WHAT THIS TASK INVOLVES. Given the records below, pull every line with the word "bold" into the answer.

Data entries.
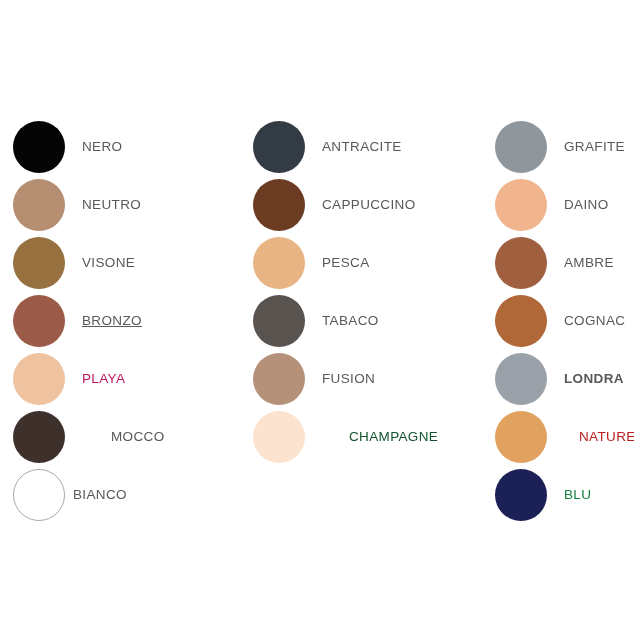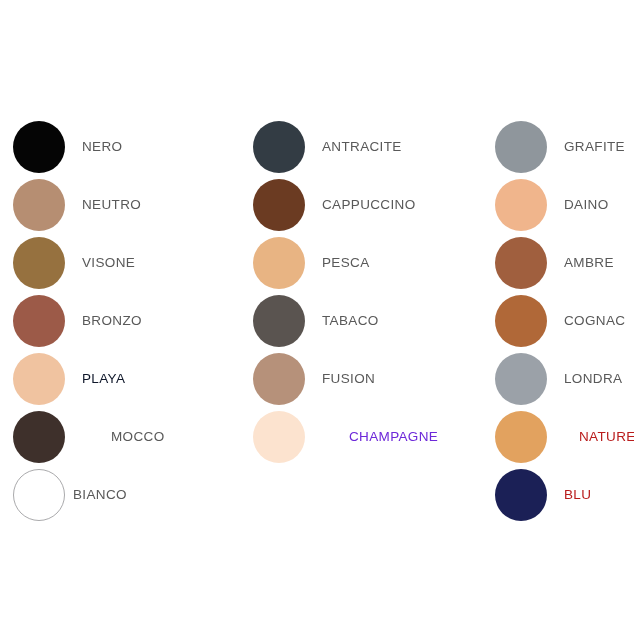--- a/index.html
+++ b/index.html
@@ -67,25 +67,25 @@
     <div class="swatch-row">
       <span class="swatch-dot" style="background: rgb(182, 142, 114);"></span>
       <span class="swatch-label" style="color: rgb(89, 89, 89);">NEUTRO</span>
     </div>
     <div class="swatch-row">
       <span class="swatch-dot" style="background: rgb(150, 113, 63);"></span>
       <span class="swatch-label" style="color: rgb(89, 89, 89);">VISONE</span>
     </div>
     <div class="swatch-row">
       <span class="swatch-dot" style="background: rgb(156, 90, 72);"></span>
-      <span class="swatch-label" style="color: rgb(89, 89, 89);">BRONZO</span>
+      <span class="swatch-label" style="color: rgb(89, 89, 89); text-decoration: underline;">BRONZO</span>
     </div>
     <div class="swatch-row">
       <span class="swatch-dot" style="background: rgb(240, 195, 160);"></span>
-      <span class="swatch-label" style="color: #0f172a;">PLAYA</span>
+      <span class="swatch-label" style="color: #be185d;">PLAYA</span>
     </div>
     <div class="swatch-row">
       <span class="swatch-dot" style="background: rgb(62, 48, 43);"></span>
       <span class="swatch-label" style="color: rgb(89, 89, 89); margin-left: 46px;">MOCCO</span>
     </div>
     <div class="swatch-row">
       <span class="swatch-dot outlined" style="background: rgb(255, 255, 255);"></span>
       <span class="swatch-label" style="color: rgb(89, 89, 89); margin-left: 8px;">BIANCO</span>
     </div>
   </div>
@@ -106,21 +106,21 @@
     <div class="swatch-row">
       <span class="swatch-dot" style="background: rgb(90, 84, 80);"></span>
       <span class="swatch-label" style="color: rgb(89, 89, 89);">TABACO</span>
     </div>
     <div class="swatch-row">
       <span class="swatch-dot" style="background: rgb(182, 145, 122);"></span>
       <span class="swatch-label" style="color: rgb(89, 89, 89);">FUSION</span>
     </div>
     <div class="swatch-row">
       <span class="swatch-dot" style="background: rgb(252, 227, 207);"></span>
-      <span class="swatch-label" style="color: #6d28d9; margin-left: 44px;">CHAMPAGNE</span>
+      <span class="swatch-label" style="color: #14532d; margin-left: 44px;">CHAMPAGNE</span>
     </div>
   </div>
 
   <div class="swatch-column" id="column-3">
     <div class="swatch-row">
       <span class="swatch-dot" style="background: rgb(143, 150, 156);"></span>
       <span class="swatch-label" style="color: rgb(89, 89, 89);">GRAFITE</span>
     </div>
     <div class="swatch-row">
       <span class="swatch-dot" style="background: rgb(240, 181, 140);"></span>
@@ -129,25 +129,25 @@
     <div class="swatch-row">
       <span class="swatch-dot" style="background: rgb(160, 95, 62);"></span>
       <span class="swatch-label" style="color: rgb(89, 89, 89);">AMBRE</span>
     </div>
     <div class="swatch-row">
       <span class="swatch-dot" style="background: rgb(176, 104, 56);"></span>
       <span class="swatch-label" style="color: rgb(89, 89, 89);">COGNAC</span>
     </div>
     <div class="swatch-row">
       <span class="swatch-dot" style="background: rgb(155, 161, 168);"></span>
-      <span class="swatch-label" style="color: rgb(89, 89, 89);">LONDRA</span>
+      <span class="swatch-label" style="color: rgb(89, 89, 89); font-weight: bold;">LONDRA</span>
     </div>
     <div class="swatch-row">
       <span class="swatch-dot" style="background: rgb(226, 162, 95);"></span>
       <span class="swatch-label" style="color: #b91c1c; margin-left: 32px;">NATURE</span>
     </div>
     <div class="swatch-row">
       <span class="swatch-dot" style="background: rgb(27, 32, 86);"></span>
-      <span class="swatch-label" style="color: #b91c1c; text-align: center;">BLU</span>
+      <span class="swatch-label" style="color: #15803d; text-align: center;">BLU</span>
     </div>
   </div>
 
 </div>
 
 </body></html>

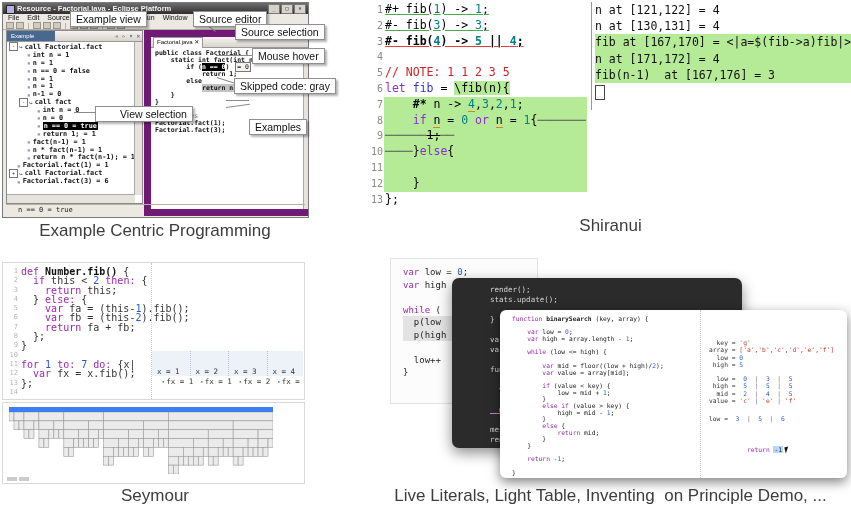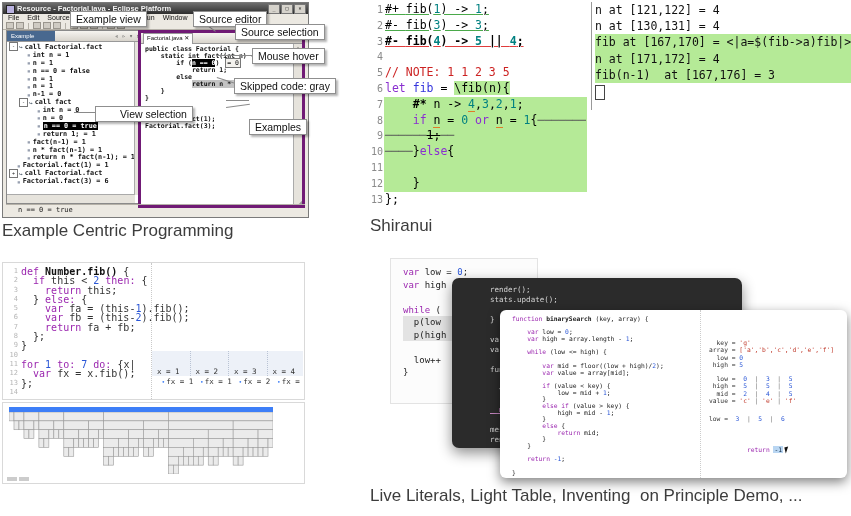--- a/index.html
+++ b/index.html
@@ -1,18 +1,18 @@
 <!DOCTYPE html>
 <html><head>
 <meta charset="utf-8">
 <style>
   html,body{margin:0;padding:0;background:#fff;}
   #stage{position:relative;width:851px;height:516px;background:#fff;overflow:hidden;
          font-family:"Liberation Sans",sans-serif;}
-  .caption{position:absolute;font-size:17px;color:#3d3d3d;white-space:pre;}
+  .caption{position:absolute;font-size:17px;color:#3d3d3d;text-align:center;white-space:pre;}
 
   
   .callout{position:absolute;background:#fff;border:1px solid #8f8f8f;
            box-shadow:1.5px 1.5px 2px rgba(0,0,0,.3);font-size:10.5px;padding:1px 5px;
            color:#111;white-space:nowrap;z-index:30;}
   .lead{position:absolute;background:#8a8a8a;height:1px;z-index:25;transform-origin:0 0;}
 
   
   .win{position:absolute;left:2px;top:2px;width:305px;height:214px;border:1px solid #7a7a7a;
        background:#ece9e2;overflow:hidden;font-family:"DejaVu Sans Mono",monospace;}
@@ -21,21 +21,21 @@
   .title-icon{position:absolute;left:3px;top:2px;width:7px;height:7px;background:#b9b2e0;border:1px solid #222;}
   .winbtns{position:absolute;right:2px;top:1px;display:flex;gap:1px;}
   .winbtn{width:10px;height:8px;background:#d6d3cc;border:1px solid #777;
           font:5px/7px "DejaVu Sans Mono",monospace;text-align:center;color:#111;}
   .menubar{height:8px;display:flex;gap:8px;padding-left:5px;background:#ece9e2;
            font:7px/8px "Liberation Sans",sans-serif;color:#111;}
   .toolbar{height:7px;border-bottom:1px solid #b5b1a8;display:flex;align-items:center;gap:2px;padding:0 0 0 3px;}
   .tbi{width:6px;height:5px;background:#cfcbc3;border:1px solid #9a968e;}
   .tsep{width:1px;height:6px;background:#b5b1a8;margin:0 2px;}
   .pane-left{position:absolute;left:3px;top:27px;width:135px;height:172px;border:1px solid #8a8a8a;background:#fff;overflow:hidden;}
-  .pane-right{position:absolute;left:135px;top:27px;width:161px;height:172px;border:3px solid #701a75;background:#fff;overflow:hidden;}
+  .pane-right{position:absolute;left:141px;top:27px;width:161px;height:172px;border:7px solid #701a75;background:#fff;overflow:hidden;}
   .plh{height:10px;background:linear-gradient(#f6f4f0,#d8d4cc);border-bottom:1px solid #999;position:relative;}
   .pltab{position:absolute;left:0;top:0;height:10px;width:44px;background:#48688f;color:#fff;
          font:6px/10px "Liberation Sans",sans-serif;padding-left:4px;}
   .plicons{position:absolute;right:2px;top:1px;font:6px/8px "DejaVu Sans Mono",monospace;color:#555;}
   .tree{position:absolute;left:0;right:7px;top:11px;bottom:8px;overflow:hidden;padding-top:1px;}
   .trow{display:flex;align-items:center;height:7.9px;white-space:pre;color:#111;
         font:bold 6.8px "DejaVu Sans Mono",monospace;}
   .i0{padding-left:2px}.i1{padding-left:12px}.i2{padding-left:22px}
   .texp{width:7px;height:7px;margin-right:1px;flex:none;font:5px/6px "DejaVu Sans Mono",monospace;text-align:center;color:#222;}
   .texp.box{border:1px solid #777;background:#fff;}
@@ -640,14 +640,15 @@
         <div class="vline"><span>low =  </span><span class="n">3</span><span class="p">  |  </span><span class="n">5</span><span class="p">  |  </span><span class="n">6</span></div></div>
         <div class="vblock" style="top:128px;">
           <span><span class="k">return </span><span class="nsel">-1</span></span><span class="mcursor"></span>
         </div>
       </div>
     </div>
   </div>
 
   <div class="caption" style="left:2px;top:221px;width:306px;">Example Centric Programming</div>
   <div class="caption" style="left:370px;top:216px;width:481px;">Shiranui</div>
+  <div class="caption" style="left:2px;top:486px;width:306px;">Seymour</div>
   <div class="caption" style="left:370px;top:486px;width:481px;">Live Literals, Light Table, Inventing  on Principle Demo, ...</div>
 </div>
 
 </body></html>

TASK RESULT.
+      <span class="swatch-label" style="color: rgb(89, 89, 89); font-weight: bold;">LONDRA</span>
         font:bold 6.8px "DejaVu Sans Mono",monospace;}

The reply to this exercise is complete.